> **Tujuan Tugas**: Ketik ulang tanpa perubahan bagian teks tentang Islam di Filipina di bawah ini, dari "Islam pernah menjadi agama" sampai "yaitu Kesultanan Sulu.".

> **Teks Bacaan**:

Islam pernah menjadi agama mayoritas di wilayah Filipina pada abad ke-15
ZONA PERANG(zonaperang.com) Filipina merupakan negara ke-12 dengan tingkat populasi tertinggi, yaitu lebih dari 120 juta, mayoritas penduduknya menganut Kristen. Persentasenya mencapai 90 persen dari total populasi, dari jumlah tersebut sebanyak 80 persen penganut Katolik.
Sementara Muslim hanya sekitar 5 persen dari jumlah penduduk, sebagian besar berdomisili di Mindanao Selatan. Padahal, Islam pernah menjadi mayoritas pada abad ke-15 di wilayah Filipina hingga berdirinya kerajaan Islam, yaitu Kesultanan Sulu.
Baca juga : Tahukah Anda? Ibukota Manila, dulu bernama “Fi Amanilah”
Kesultanan Islam
Sejak 1500, Kesultanan Sulu kian mapan terbentuk, yakni dengan menyatukan kelompok-kelompok masyarakat Muslim yang tersebar di pulau-pulau Filipina selatan.

[Data yang tersimpan]

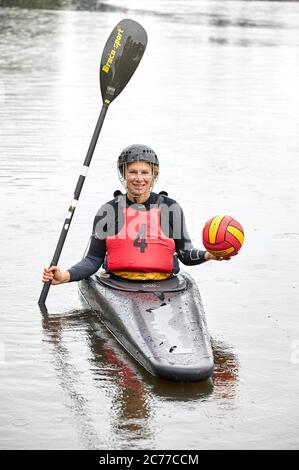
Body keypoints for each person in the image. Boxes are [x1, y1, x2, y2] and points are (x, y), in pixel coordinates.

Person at [42, 144, 230, 285]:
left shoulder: (170, 208)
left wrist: (209, 255)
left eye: (145, 173)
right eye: (132, 172)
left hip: (164, 285)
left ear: (153, 175)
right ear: (123, 174)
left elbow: (185, 254)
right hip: (118, 283)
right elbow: (93, 260)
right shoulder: (109, 211)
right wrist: (65, 275)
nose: (139, 179)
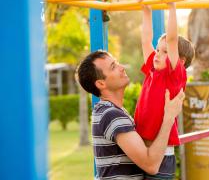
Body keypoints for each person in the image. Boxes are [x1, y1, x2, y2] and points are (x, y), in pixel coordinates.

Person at [76, 50, 185, 180]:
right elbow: (151, 165)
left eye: (117, 63)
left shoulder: (109, 111)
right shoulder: (112, 115)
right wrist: (169, 118)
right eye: (113, 67)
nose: (121, 67)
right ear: (101, 83)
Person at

> **Jawaban Latihan**:
Islam pernah menjadi agama mayoritas di wilayah Filipina pada abad ke-15
ZONA PERANG(zonaperang.com) Filipina merupakan negara ke-12 dengan tingkat populasi tertinggi, yaitu lebih dari 120 juta, mayoritas penduduknya menganut Kristen. Persentasenya mencapai 90 persen dari total populasi, dari jumlah tersebut sebanyak 80 persen penganut Katolik.
Sementara Muslim hanya sekitar 5 persen dari jumlah penduduk, sebagian besar berdomisili di Mindanao Selatan. Padahal, Islam pernah menjadi mayoritas pada abad ke-15 di wilayah Filipina hingga berdirinya kerajaan Islam, yaitu Kesultanan Sulu.